Could you reproduce all of these records exactly?

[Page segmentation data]
-*-*-
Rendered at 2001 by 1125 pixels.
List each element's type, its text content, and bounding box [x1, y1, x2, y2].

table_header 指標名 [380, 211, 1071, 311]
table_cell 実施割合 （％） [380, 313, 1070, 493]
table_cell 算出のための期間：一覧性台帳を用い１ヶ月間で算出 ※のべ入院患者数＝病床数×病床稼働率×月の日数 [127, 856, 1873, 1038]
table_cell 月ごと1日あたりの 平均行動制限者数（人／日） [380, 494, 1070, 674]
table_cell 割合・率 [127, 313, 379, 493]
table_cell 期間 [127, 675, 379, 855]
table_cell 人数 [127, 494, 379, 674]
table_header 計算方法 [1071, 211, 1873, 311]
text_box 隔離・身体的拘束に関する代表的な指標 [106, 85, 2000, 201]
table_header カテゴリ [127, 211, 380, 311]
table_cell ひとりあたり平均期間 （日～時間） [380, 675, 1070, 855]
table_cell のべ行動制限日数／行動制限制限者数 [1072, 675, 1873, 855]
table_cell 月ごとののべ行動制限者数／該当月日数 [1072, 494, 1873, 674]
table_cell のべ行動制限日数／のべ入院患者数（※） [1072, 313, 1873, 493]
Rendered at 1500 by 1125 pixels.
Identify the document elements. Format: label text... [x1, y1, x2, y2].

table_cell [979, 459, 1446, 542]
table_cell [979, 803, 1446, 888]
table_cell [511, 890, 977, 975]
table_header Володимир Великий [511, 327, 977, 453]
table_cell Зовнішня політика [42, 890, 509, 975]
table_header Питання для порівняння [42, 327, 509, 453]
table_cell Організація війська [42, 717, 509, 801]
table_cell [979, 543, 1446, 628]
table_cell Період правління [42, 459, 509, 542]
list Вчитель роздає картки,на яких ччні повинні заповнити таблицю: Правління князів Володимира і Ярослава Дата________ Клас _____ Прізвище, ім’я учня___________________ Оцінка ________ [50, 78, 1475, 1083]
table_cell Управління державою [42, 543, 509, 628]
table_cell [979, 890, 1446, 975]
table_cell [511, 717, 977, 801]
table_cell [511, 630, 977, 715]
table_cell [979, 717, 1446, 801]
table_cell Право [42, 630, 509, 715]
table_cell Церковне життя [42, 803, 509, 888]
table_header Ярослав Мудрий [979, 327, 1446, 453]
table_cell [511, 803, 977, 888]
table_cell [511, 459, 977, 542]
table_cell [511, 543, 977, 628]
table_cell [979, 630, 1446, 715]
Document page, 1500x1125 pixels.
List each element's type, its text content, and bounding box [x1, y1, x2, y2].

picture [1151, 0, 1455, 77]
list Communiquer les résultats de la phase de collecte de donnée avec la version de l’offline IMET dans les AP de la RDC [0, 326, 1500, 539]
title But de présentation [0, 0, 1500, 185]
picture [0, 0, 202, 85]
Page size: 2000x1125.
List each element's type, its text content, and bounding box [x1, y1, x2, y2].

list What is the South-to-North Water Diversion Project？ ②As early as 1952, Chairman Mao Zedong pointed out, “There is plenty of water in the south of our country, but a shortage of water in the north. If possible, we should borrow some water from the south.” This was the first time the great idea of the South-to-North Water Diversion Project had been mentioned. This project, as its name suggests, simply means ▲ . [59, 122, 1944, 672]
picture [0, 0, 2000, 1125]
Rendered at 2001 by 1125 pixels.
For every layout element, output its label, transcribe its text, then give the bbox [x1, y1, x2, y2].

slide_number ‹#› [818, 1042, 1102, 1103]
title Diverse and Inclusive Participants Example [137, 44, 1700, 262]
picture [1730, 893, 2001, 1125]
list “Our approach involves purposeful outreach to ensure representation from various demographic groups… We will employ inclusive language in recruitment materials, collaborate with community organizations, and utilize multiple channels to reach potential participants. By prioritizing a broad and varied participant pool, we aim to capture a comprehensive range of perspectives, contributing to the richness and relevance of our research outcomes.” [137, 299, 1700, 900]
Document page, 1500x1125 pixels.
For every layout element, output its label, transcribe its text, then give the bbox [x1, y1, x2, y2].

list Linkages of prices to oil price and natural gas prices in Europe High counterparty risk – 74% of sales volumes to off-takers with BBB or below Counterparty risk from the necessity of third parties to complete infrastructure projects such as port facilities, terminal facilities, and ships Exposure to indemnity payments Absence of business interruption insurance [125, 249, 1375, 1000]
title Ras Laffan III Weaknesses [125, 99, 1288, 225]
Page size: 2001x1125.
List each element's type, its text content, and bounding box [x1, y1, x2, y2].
-*-*-
● **Reply**
Rendered at 2001 by 1125 pixels.
List each element's type, its text content, and bounding box [x1, y1, x2, y2].

table_header 指標名 [380, 211, 1071, 311]
table_cell 実施割合 （％） [380, 313, 1070, 493]
table_cell 算出のための期間：一覧性台帳を用い１ヶ月間で算出 ※のべ入院患者数＝病床数×病床稼働率×月の日数 [127, 856, 1873, 1038]
table_cell 月ごと1日あたりの 平均行動制限者数（人／日） [380, 494, 1070, 674]
table_cell 割合・率 [127, 313, 379, 493]
table_cell 期間 [127, 675, 379, 855]
table_cell 人数 [127, 494, 379, 674]
table_header 計算方法 [1071, 211, 1873, 311]
text_box 隔離・身体的拘束に関する代表的な指標 [106, 85, 2000, 201]
table_header カテゴリ [127, 211, 380, 311]
table_cell ひとりあたり平均期間 （日～時間） [380, 675, 1070, 855]
table_cell のべ行動制限日数／行動制限制限者数 [1072, 675, 1873, 855]
table_cell 月ごとののべ行動制限者数／該当月日数 [1072, 494, 1873, 674]
table_cell のべ行動制限日数／のべ入院患者数（※） [1072, 313, 1873, 493]
Rendered at 1500 by 1125 pixels.
Identify the document elements. Format: label text... [x1, y1, x2, y2].

table_cell [979, 459, 1446, 542]
table_cell [979, 803, 1446, 888]
table_cell [511, 890, 977, 975]
table_header Володимир Великий [511, 327, 977, 453]
table_cell Зовнішня політика [42, 890, 509, 975]
table_header Питання для порівняння [42, 327, 509, 453]
table_cell Організація війська [42, 717, 509, 801]
table_cell [979, 543, 1446, 628]
table_cell Період правління [42, 459, 509, 542]
list Вчитель роздає картки,на яких ччні повинні заповнити таблицю: Правління князів Володимира і Ярослава Дата________ Клас _____ Прізвище, ім’я учня___________________ Оцінка ________ [50, 78, 1475, 1083]
table_cell Управління державою [42, 543, 509, 628]
table_cell [979, 890, 1446, 975]
table_cell [511, 717, 977, 801]
table_cell [511, 630, 977, 715]
table_cell [979, 717, 1446, 801]
table_cell Право [42, 630, 509, 715]
table_cell Церковне життя [42, 803, 509, 888]
table_header Ярослав Мудрий [979, 327, 1446, 453]
table_cell [511, 803, 977, 888]
table_cell [511, 459, 977, 542]
table_cell [511, 543, 977, 628]
table_cell [979, 630, 1446, 715]
Document page, 1500x1125 pixels.
List each element's type, its text content, and bounding box [x1, y1, x2, y2].

picture [1151, 0, 1455, 77]
list Communiquer les résultats de la phase de collecte de donnée avec la version de l’offline IMET dans les AP de la RDC [0, 326, 1500, 539]
title But de présentation [0, 0, 1500, 185]
picture [0, 0, 202, 85]
Page size: 2000x1125.
List each element's type, its text content, and bounding box [x1, y1, x2, y2].

list What is the South-to-North Water Diversion Project？ ②As early as 1952, Chairman Mao Zedong pointed out, “There is plenty of water in the south of our country, but a shortage of water in the north. If possible, we should borrow some water from the south.” This was the first time the great idea of the South-to-North Water Diversion Project had been mentioned. This project, as its name suggests, simply means ▲ . [59, 122, 1944, 672]
picture [0, 0, 2000, 1125]
Rendered at 2001 by 1125 pixels.
For every layout element, output its label, transcribe its text, then give the bbox [x1, y1, x2, y2].

slide_number ‹#› [818, 1042, 1102, 1103]
title Diverse and Inclusive Participants Example [137, 44, 1700, 262]
picture [1730, 893, 2001, 1125]
list “Our approach involves purposeful outreach to ensure representation from various demographic groups… We will employ inclusive language in recruitment materials, collaborate with community organizations, and utilize multiple channels to reach potential participants. By prioritizing a broad and varied participant pool, we aim to capture a comprehensive range of perspectives, contributing to the richness and relevance of our research outcomes.” [137, 299, 1700, 900]
Document page, 1500x1125 pixels.
For every layout element, output its label, transcribe its text, then give the bbox [x1, y1, x2, y2].

list Linkages of prices to oil price and natural gas prices in Europe High counterparty risk – 74% of sales volumes to off-takers with BBB or below Counterparty risk from the necessity of third parties to complete infrastructure projects such as port facilities, terminal facilities, and ships Exposure to indemnity payments Absence of business interruption insurance [125, 249, 1375, 1000]
title Ras Laffan III Weaknesses [125, 99, 1288, 225]
Page size: 2001x1125.
List each element's type, its text content, and bounding box [x1, y1, x2, y2].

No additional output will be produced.